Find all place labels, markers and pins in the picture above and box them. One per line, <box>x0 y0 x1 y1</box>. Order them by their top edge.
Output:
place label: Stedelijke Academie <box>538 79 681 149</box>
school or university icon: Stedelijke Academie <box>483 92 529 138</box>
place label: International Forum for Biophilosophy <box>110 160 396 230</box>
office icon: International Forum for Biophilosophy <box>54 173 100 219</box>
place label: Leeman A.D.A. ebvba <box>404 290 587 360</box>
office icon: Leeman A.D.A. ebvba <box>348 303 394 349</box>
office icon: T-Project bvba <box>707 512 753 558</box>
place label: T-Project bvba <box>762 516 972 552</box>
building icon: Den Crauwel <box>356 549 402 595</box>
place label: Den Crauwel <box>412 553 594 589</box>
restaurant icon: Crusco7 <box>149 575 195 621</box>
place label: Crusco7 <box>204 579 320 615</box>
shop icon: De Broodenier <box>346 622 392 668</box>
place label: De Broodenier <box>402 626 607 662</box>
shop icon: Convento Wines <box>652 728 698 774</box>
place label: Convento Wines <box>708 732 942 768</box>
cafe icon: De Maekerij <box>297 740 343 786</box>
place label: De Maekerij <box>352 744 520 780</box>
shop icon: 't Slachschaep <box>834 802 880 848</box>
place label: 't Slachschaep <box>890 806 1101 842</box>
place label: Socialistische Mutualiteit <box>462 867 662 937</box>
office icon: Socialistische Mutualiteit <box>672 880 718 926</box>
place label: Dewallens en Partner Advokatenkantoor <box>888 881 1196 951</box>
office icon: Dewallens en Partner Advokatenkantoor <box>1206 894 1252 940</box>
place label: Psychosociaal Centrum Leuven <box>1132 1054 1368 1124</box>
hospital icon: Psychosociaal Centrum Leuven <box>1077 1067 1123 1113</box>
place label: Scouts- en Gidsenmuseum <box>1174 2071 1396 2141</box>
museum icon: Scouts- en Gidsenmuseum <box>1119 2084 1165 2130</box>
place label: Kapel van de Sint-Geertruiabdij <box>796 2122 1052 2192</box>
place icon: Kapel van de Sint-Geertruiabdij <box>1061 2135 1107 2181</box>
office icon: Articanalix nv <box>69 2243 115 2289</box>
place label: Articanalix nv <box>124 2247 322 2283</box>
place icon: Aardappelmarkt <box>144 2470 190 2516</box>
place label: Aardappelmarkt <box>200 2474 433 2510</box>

++++

__What the task requires__: When a line of the records includes "Psychosociaal", that line belongs in the answer.

__Reply__:
place label: Psychosociaal Centrum Leuven <box>1132 1054 1368 1124</box>
hospital icon: Psychosociaal Centrum Leuven <box>1077 1067 1123 1113</box>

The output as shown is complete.